Je sais, mais qui me donnera la grâce ? qui fera que je veuille ! Ô maître, dissipe la torpeur douloureuse, pour que je me livre avec confiance à la seule recherche de mon absolu.

Cette légende alexandrine, qui m’engendra autrefois à la vie personnelle, m’enseigne que mon âme, étant remontée dans sa tour d’ivoire qu’assiègent les Barbares, sous l’assaut de tant d’influences vulgaires se transformera pour se tourner vers quel avenir ?

Tout ce récit n’est que l’instant où le problème de la vie se présente à moi avec une grande clarté. Puisqu’on a dit qu’il ne faut pas aimer en paroles mais en œuvres, après l’élan de l’âme, après la tendresse du cœur, le véritable amour serait d’agir.
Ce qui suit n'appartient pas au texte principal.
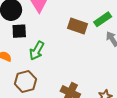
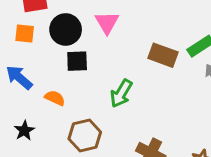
green arrow: (37, 51) -> (121, 93), moved

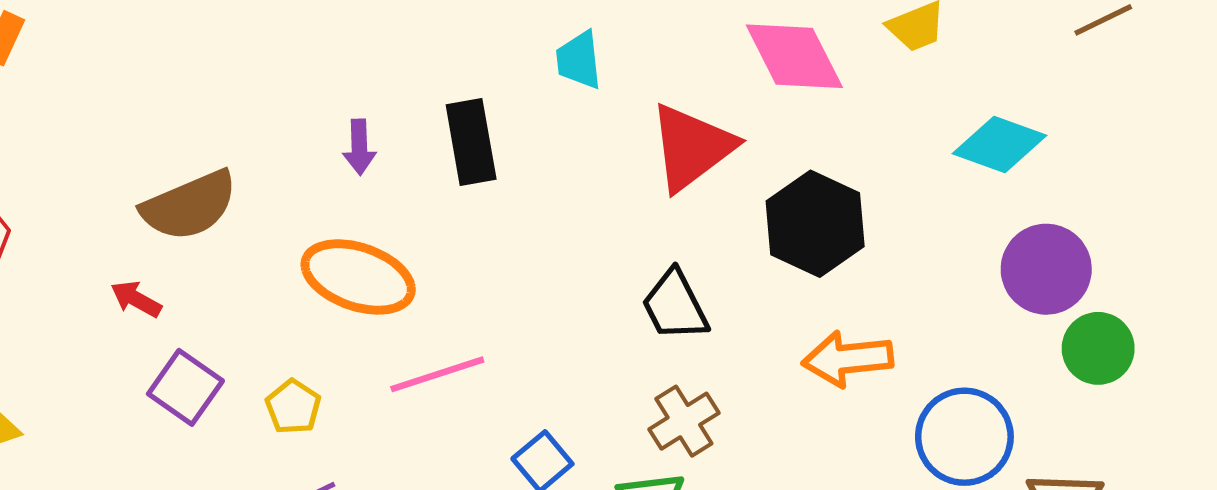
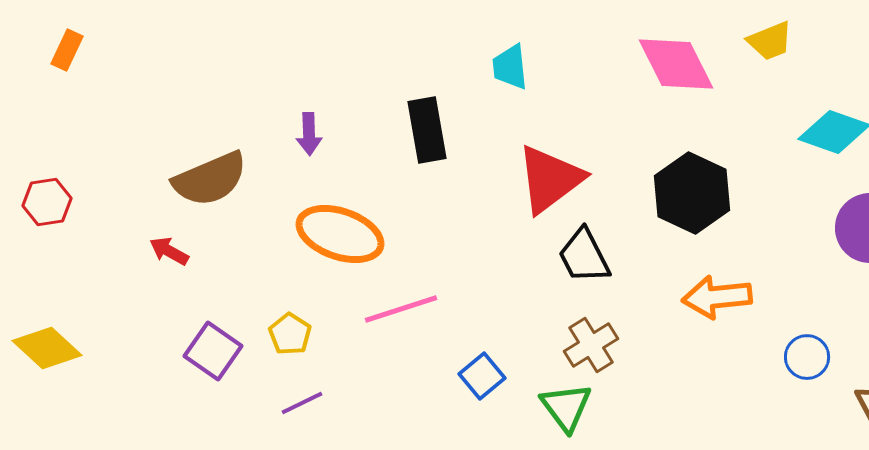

Toi seul, ô mon maître, m’ayant fortifié dans cette agitation souvent douloureuse d’où je t’implore, tu saurais m’en entretenir le bienfait, et je te supplie que par une suprême tutelle, tu me choisisses le sentier où s’accomplira ma destinée.

Toi seul, ô maître, si tu existes quelque part, axiome, religion ou prince des hommes.